Records excerpted from a collection:

-*-

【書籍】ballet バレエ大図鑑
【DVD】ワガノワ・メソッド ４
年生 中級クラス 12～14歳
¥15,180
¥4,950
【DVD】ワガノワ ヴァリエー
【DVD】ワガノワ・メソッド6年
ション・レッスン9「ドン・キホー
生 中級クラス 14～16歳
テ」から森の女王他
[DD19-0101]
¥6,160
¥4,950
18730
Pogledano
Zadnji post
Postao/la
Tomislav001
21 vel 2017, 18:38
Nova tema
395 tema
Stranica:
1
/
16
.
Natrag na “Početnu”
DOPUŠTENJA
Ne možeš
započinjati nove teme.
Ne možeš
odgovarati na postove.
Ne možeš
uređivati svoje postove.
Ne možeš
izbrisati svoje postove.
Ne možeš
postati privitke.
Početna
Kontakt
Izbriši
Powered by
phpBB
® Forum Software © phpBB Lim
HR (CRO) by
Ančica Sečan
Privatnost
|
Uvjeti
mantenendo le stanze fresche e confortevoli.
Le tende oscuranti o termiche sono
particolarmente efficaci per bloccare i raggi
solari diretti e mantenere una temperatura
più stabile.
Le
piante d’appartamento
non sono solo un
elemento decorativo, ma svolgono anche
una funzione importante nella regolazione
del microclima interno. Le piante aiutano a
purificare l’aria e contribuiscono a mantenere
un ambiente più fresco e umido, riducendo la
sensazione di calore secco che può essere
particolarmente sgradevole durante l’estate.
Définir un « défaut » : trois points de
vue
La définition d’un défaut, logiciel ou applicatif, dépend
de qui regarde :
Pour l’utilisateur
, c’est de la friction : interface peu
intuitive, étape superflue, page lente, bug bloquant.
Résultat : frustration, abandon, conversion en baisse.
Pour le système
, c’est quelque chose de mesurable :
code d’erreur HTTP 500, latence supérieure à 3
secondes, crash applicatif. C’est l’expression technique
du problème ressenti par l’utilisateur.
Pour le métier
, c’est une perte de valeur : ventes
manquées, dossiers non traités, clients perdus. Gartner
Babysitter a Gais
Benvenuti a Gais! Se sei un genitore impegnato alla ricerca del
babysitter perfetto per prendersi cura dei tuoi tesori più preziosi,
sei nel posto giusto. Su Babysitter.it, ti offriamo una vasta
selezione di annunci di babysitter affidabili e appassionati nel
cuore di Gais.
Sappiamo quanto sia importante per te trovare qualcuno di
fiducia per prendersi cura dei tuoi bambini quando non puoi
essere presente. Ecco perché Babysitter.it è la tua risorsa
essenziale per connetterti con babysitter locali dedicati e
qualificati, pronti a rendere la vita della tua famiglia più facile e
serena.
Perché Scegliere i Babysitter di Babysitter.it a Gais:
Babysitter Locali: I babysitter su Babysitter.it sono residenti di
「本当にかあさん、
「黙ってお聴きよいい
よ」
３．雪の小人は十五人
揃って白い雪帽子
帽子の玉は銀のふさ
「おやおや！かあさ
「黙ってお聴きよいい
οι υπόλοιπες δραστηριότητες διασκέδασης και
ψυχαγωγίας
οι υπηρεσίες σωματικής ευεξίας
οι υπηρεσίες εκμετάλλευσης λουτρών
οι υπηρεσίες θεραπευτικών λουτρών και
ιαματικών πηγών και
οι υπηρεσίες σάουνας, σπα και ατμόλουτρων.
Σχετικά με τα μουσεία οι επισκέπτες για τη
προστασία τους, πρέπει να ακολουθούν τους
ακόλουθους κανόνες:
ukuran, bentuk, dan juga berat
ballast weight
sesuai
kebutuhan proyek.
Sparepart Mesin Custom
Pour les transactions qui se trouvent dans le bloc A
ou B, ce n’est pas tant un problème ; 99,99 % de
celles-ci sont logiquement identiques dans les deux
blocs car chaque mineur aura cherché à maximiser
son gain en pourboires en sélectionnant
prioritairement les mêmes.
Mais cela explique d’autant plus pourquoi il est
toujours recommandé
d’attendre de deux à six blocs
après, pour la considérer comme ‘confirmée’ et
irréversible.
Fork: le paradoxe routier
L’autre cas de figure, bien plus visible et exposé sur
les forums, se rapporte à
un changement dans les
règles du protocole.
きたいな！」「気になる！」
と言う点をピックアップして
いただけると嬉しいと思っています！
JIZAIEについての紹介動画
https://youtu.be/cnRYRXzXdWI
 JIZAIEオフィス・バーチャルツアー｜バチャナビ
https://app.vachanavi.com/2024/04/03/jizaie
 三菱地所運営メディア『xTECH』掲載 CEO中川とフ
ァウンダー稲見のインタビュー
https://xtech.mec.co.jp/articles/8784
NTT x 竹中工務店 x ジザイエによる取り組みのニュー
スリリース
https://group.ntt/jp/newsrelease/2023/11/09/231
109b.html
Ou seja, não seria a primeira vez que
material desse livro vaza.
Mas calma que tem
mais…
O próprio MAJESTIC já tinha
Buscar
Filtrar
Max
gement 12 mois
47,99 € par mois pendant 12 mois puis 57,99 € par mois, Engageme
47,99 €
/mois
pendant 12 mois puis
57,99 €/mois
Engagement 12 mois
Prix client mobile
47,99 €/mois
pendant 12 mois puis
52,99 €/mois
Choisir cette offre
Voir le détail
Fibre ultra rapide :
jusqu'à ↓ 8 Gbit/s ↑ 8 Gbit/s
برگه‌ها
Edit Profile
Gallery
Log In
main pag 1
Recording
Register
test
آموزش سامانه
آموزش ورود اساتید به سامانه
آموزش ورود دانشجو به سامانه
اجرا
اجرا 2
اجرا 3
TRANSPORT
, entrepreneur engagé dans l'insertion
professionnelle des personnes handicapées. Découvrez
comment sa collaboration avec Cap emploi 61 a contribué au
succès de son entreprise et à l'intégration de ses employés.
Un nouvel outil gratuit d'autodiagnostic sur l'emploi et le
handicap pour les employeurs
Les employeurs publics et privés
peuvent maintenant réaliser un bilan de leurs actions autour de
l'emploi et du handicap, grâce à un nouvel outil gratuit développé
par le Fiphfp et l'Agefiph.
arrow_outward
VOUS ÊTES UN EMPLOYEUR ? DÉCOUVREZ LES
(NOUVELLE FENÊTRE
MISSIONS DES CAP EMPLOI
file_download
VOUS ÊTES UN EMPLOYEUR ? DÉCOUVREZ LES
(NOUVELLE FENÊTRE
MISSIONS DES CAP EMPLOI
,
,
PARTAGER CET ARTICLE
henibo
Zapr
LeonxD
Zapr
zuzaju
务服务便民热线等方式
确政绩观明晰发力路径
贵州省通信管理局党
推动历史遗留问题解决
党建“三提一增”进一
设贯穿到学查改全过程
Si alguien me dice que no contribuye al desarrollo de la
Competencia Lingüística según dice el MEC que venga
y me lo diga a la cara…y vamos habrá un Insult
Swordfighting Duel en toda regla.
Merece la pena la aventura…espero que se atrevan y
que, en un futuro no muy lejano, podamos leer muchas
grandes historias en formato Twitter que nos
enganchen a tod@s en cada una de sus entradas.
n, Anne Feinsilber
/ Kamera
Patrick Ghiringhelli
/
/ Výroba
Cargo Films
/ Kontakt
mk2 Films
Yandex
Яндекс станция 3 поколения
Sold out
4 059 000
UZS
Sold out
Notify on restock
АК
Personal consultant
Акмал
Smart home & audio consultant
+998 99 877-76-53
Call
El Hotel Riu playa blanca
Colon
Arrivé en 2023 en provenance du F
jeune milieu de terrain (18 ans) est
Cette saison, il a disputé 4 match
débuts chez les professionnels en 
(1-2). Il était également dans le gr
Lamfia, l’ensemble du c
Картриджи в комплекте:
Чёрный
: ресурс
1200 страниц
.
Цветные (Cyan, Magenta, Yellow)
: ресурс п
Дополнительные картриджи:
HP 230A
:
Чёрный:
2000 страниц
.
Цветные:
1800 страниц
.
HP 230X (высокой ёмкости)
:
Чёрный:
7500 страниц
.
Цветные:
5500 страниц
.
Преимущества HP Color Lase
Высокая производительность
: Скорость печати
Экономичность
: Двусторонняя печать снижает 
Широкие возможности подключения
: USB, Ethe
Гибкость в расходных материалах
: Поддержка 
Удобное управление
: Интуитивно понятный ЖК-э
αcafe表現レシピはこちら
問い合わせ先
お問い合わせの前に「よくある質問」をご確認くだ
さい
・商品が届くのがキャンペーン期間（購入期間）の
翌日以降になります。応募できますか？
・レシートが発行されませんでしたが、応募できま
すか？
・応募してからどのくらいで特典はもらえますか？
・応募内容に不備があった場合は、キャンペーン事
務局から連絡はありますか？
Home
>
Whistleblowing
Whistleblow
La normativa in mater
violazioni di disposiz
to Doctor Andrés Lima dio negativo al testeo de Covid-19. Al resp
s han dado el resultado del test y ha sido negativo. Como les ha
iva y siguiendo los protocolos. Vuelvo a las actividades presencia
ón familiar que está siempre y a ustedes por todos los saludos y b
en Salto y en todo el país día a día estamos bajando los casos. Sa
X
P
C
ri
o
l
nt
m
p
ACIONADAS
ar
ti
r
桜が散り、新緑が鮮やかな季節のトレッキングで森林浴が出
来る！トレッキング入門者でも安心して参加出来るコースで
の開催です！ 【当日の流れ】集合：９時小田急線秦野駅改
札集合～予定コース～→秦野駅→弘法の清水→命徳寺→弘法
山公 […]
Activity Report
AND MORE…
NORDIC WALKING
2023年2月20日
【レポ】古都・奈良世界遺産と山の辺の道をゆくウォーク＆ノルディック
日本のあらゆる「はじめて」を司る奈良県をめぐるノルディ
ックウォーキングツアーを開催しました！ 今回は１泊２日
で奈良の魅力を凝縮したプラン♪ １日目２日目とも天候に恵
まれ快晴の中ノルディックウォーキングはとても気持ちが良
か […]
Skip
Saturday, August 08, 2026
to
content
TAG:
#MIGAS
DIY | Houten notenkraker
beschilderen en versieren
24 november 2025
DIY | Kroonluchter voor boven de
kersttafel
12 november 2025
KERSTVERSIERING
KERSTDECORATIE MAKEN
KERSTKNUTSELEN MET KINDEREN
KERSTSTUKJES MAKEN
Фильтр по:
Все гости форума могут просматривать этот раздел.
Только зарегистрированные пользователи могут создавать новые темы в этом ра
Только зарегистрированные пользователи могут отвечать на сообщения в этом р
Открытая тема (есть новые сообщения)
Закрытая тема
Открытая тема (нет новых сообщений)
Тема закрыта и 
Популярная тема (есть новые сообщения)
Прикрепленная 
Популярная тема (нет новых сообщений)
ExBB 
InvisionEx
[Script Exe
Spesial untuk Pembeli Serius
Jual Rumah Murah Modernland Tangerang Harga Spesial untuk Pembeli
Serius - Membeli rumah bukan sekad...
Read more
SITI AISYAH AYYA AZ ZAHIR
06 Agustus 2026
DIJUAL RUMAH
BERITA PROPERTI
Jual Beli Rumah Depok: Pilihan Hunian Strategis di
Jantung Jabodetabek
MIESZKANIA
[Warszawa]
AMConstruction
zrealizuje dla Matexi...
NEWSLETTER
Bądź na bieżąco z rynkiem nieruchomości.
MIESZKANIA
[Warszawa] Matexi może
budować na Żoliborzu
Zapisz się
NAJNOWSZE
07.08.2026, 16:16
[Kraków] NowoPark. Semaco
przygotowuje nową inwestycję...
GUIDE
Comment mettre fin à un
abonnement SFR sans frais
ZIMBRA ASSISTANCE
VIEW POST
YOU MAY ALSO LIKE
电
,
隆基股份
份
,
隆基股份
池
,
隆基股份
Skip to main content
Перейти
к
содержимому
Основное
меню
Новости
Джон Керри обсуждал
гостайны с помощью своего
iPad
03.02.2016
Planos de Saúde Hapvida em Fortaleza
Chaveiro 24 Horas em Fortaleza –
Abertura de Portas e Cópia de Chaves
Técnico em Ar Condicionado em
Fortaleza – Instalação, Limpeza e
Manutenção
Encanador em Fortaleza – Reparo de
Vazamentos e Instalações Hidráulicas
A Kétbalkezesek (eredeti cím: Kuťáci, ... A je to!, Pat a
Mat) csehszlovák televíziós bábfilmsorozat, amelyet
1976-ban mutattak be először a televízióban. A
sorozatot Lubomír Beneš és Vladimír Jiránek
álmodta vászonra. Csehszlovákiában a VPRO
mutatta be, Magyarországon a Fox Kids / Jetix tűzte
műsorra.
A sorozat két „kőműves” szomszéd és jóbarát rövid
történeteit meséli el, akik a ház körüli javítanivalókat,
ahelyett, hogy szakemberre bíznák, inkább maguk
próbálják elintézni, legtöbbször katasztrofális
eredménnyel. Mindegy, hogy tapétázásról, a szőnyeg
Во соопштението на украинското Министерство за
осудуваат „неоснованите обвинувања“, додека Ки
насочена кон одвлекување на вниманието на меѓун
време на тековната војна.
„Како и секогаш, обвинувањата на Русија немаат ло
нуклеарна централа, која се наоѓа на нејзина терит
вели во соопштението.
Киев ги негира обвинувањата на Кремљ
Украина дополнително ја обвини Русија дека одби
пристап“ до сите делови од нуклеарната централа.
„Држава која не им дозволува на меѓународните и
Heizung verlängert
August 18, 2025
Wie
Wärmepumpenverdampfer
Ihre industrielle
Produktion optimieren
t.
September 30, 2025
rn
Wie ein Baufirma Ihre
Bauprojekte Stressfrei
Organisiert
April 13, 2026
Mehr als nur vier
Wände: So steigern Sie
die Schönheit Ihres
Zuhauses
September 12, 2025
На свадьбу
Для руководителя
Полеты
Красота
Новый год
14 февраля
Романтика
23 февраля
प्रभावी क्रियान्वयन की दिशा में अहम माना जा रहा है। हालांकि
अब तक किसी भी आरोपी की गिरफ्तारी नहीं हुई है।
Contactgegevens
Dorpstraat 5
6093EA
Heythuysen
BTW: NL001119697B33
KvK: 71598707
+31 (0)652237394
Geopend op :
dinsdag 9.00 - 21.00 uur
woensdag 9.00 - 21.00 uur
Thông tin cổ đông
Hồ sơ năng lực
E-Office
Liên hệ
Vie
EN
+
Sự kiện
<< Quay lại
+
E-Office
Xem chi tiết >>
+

-*-

EXERCISE GOAL: Copy out every line above where "централа" is present.

RESULT OF THIS EXERCISE:
нуклеарна централа, која се наоѓа на нејзина терит
пристап“ до сите делови од нуклеарната централа.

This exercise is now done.